Nouvelle étape de la guerre entre les couteliers de l’Aubrac et ceux de Thiers autour de l’indication géographique à propos du célèbre couteau. Petit rappel de l’histoire tourmentée entre les deux protagonistes. D’abord, le contexte : le couteau est bien né il y a plus de 150 ans dans le village de Laguiole. Cependant, pour faire face à la demande et après le déclin de la production locale entre 1950 et 1985, toute la production part à Thiers, capitale de la coutellerie française. Ainsi, durant toute cette période, l’essentiel des couteaux, lames et pièces détachées, fut fabriqué à Thiers. Lors du redressement de la production locale dont Forge de Laguiole n’est pas étrangère, la bataille fait rage entre les deux villes pour s’octroyer la précieuse IG, tout en laissant les copies asiatiques inonder le marché… mais c’est une autre histoire.

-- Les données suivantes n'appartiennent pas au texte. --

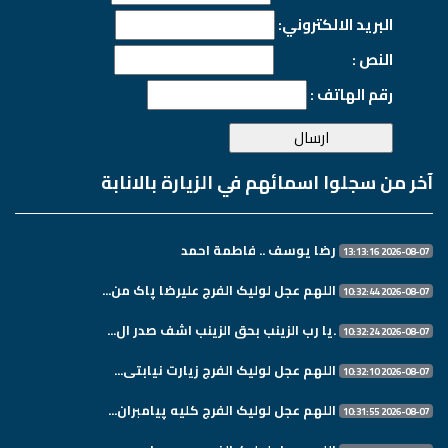
البريد الالكتروني:
النص :
رقم الهاتف :
آخر من سجلوا اسمائهم في الزيارة بالانابة
رضا يوسف .. فاطمة احمد
2026-08-07 13:13:16
اللهم عجل لولیک الفرج علیرضا پاک من...
2026-08-07 10:32:44
.یا رب الزینب بحق الزینب اشف صدر ال...
2026-08-07 10:32:24
اللهم عجل لولیک الفرج زیارت نیابتی...
2026-08-07 10:32:10
اللهم عجل لولیک الفرج کلیه پیامبران...
2026-08-07 10:31:55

En 2022, l’INPI (Institut National de la propriété Industrielle) tranche et donne l’IG “Couteau Laguiole” sans le “de” aux modèles pouvant être indifféremment fabriqués en Aveyron, en Lozère, dans le Cantal, la Loire, l’Allier et le Puy-de-Dôme. Une vaste zone vite contestée par les couteliers de l’Aveyron qui portent l’affaire devant les tribunaux. C’est la Cour d’Appel d’Aix-en-Provence qui donne son verdict en 2024 en réduisant la zone géographique au seul bassin de l’Aubrac. Une décision qui permet à Forge de Laguiole de lancer ce couteau pliant d’exception “Laguiole d’Ici” doté du précieux label IG “Couteau de Laguiole”, cette fois le “de” apparaissant dans l’indication, ce qui renforce son origine. Un modèle riche en symboles avec son manche de 12 cm façonné dans un chêne subfossile vieux de plus de 5 000 ans pour marquer l’histoire. Une lame forgée en acier français rend hommage à l’outil d’origine et les finitions font apparaitre un losange au lieu de la croix du berger. Enfin, la croix de Saint-André, ciselée au-dessus de la lame, rappelle les armoiries protectrices d’André, l’un des premiers doms d’Aubrac. Il est accompagné d’un certificat d’authenticité et sa lame porte la mention IG gravée sur le talon.
“Ce couteau n’est pas un simple objet, c’est une part d’identité locale qui permet à un client de s’assurer que son couteau de Laguiole provient bien de son berceau historique et non d’une production extérieure”, indique Honoré Durand, président du syndicat des couteliers de Laguiole, qui souligne que l’aspect juridique n’est pas encore totalement terminé.


En effet, si la vie est belle aujourd’hui pour Forge de Laguiole, l’histoire rebondit encore une fois car l’Association Thiernoise Couteau Laguiole Aubrac Auvergne (CLAA), qui réunit 36 couteliers de Thiers et 5 de Laguiole, se pourvoit en cassation arguant du fait que 400 emplois directs sont liés à la fabrication des couteaux Laguiole avec la sous-traitance. Un jugement très attendu qui devrait être prononcé début 2026 et qui tient en émoi autant le monde politique que les artisans eux-mêmes. “Ce serait catastrophique pour la filière que la production s’arrête à Thiers”, explique Yann Delarboulas, président de l’association CLAA.
Personne ne peut dire comment cette histoire va se terminer, mais une chose est certaine, il sera bon que, quel que soit le verdict, les entreprises françaises fassent front afin de faire face aux milliers de copies asiatiques qui inondent le marché et portent atteinte à l’histoire du célèbre couteau de berger. Sachez que même si la situation reste comme cela, les marques qui fabriquaient des Laguiole avant le jugement pourront continuer, mais que si l’origine vous importe, seuls les couteaux porteurs de l’IG vous en garantiront la provenance. Rappelons également que l’Europe va reconnaitre dès décembre 2025 les IG qui protègent les produits artisanaux et industriels dont la qualité, la réputation ou les caractéristiques sont liées à leur origine géographique.